7つの準備は、どれも高く売るための土台になるものです。一つひとつは地道な作業ですが、その積み重ねが、買主の信頼を生み、納得のいく価格につながっていきます。相場や売り方は業者に、税務や手取りは税理士に、契約は弁護士に相談する。本記事を準備の手引きに、具体的な進め方は専門家とともに整えていきましょう。準備を怠って売り出すのと、しっかり備えてから売り出すのとでは、買主に与える印象が大きく違います。準備の差は、そのまま評価の差、そして手取りの差となって表れることもあります。だからこそ、面倒に思えても、一つずつ丁寧に整えておくことが、後になって大きな成果として返ってきます。急がば回れの姿勢で、一つずつ、着実に準備を進めていきましょう。その積み重ねが、やがて大きな差となって表れます。
よくある質問(FAQ)
まとめ
① 売値の多くは売り出す前の準備で決まる
② 7つの準備で買主の信頼を得る
③ 早めに、専門家と分担して整える
事業用区分マンションを高く売るには、売り出す前の準備が大きな鍵を握ります。売値を左右する多くの部分は、事前の備えで決まる傾向があるためです。準備が十分なら、買主は安心して高く評価でき、不十分なら、リスクを大きく見積もられて、評価が下がりやすくなります。準備は、売却の成否を分ける、とても大切な工程なのです。ここに手を抜かないことが、高値へのいちばんの近道になります。
今回紹介した7つの準備は、資料の整理、相場の把握、収益状況の整理、建物・設備の点検、税務の見通し、業者選び、売り出し方針です。どれも、買主の信頼を得て、納得のいく価格につなげるための土台になります。一つひとつは地道ですが、その積み重ねが、結果を大きく変えていきます。とくに事業用区分マンションは、収益で評価されやすいため、収益の状況を丁寧に整えておくことが、高値につながりやすいとされます。ここが、居住用の物件とは異なる、事業用ならではの大切なポイントになります。収益をどう見せるかが、評価を分ける鍵になるのです。

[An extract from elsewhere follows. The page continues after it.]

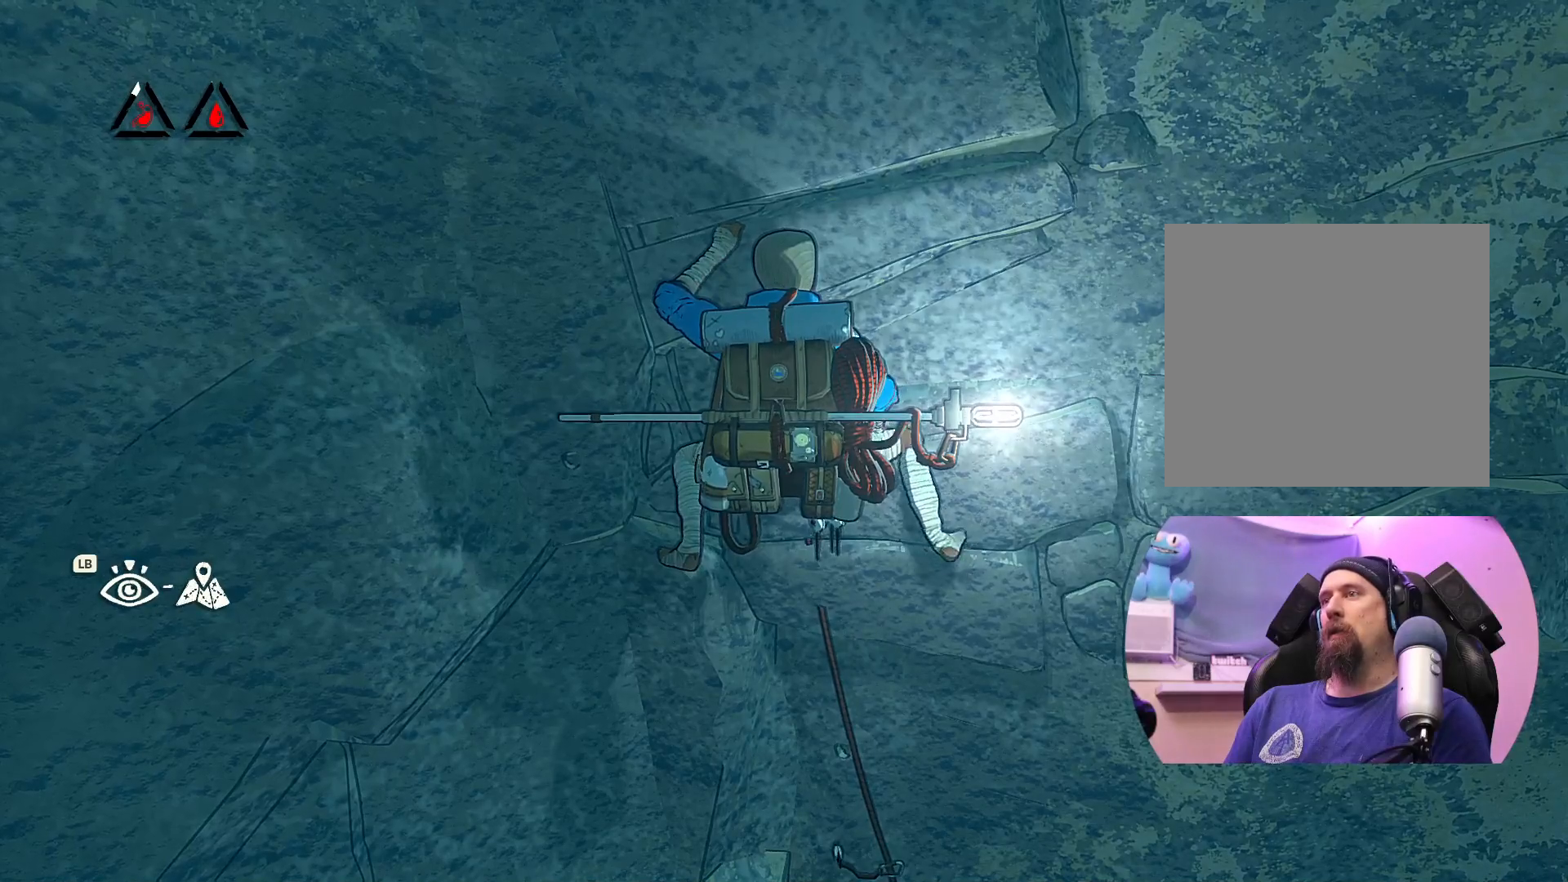
{"buttons": [], "left_stick": "center", "right_stick": "center", "events": [[350, "X", "up"]]}
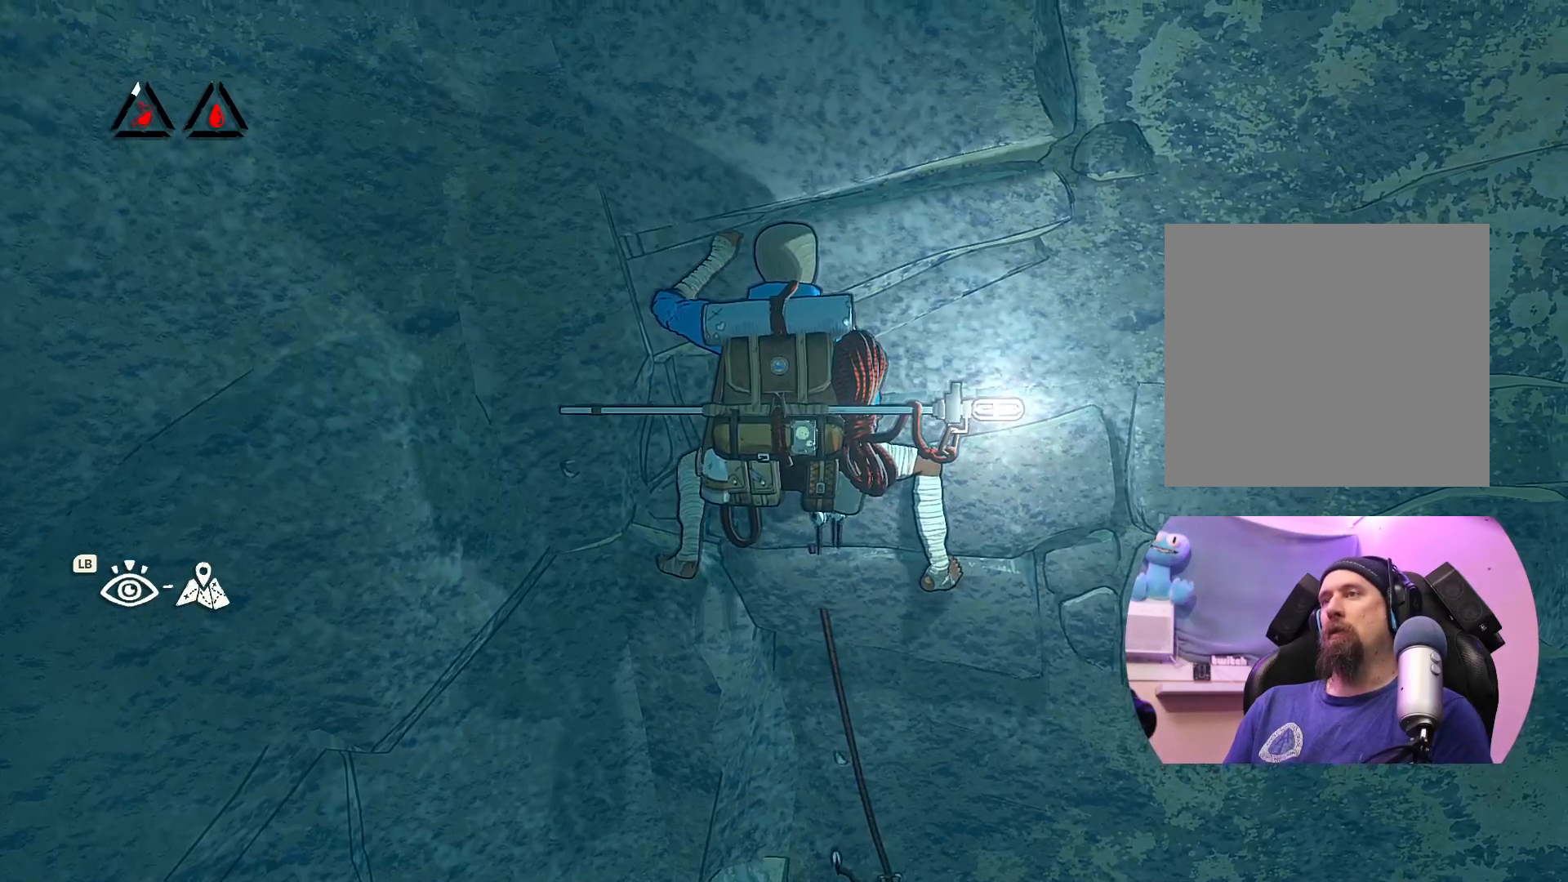
{"buttons": ["R1"], "left_stick": "right", "right_stick": "center", "events": [[67, "R1", "down"], [400, "left_stick", "right"]]}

そして、これらの準備は、早めに、余裕を持って、専門家と分担しながら進めることが大切です。相場や売り方は業者に、税務や手取りは税理士に、契約は弁護士に、建物は建築士や設備業者に相談する。本記事を準備の手引きに、具体的な進め方は専門家とともに整えていきましょう。丁寧な準備が、高く売るための、確かな一歩になります。準備に近道はありませんが、その一つひとつが、きっと結果に結びついていきます。焦らず、着実に、一つずつ備えを整えていきましょう。その丁寧な積み重ねこそが、納得のいく売却へと、あなたをしっかりと導いてくれるはずです。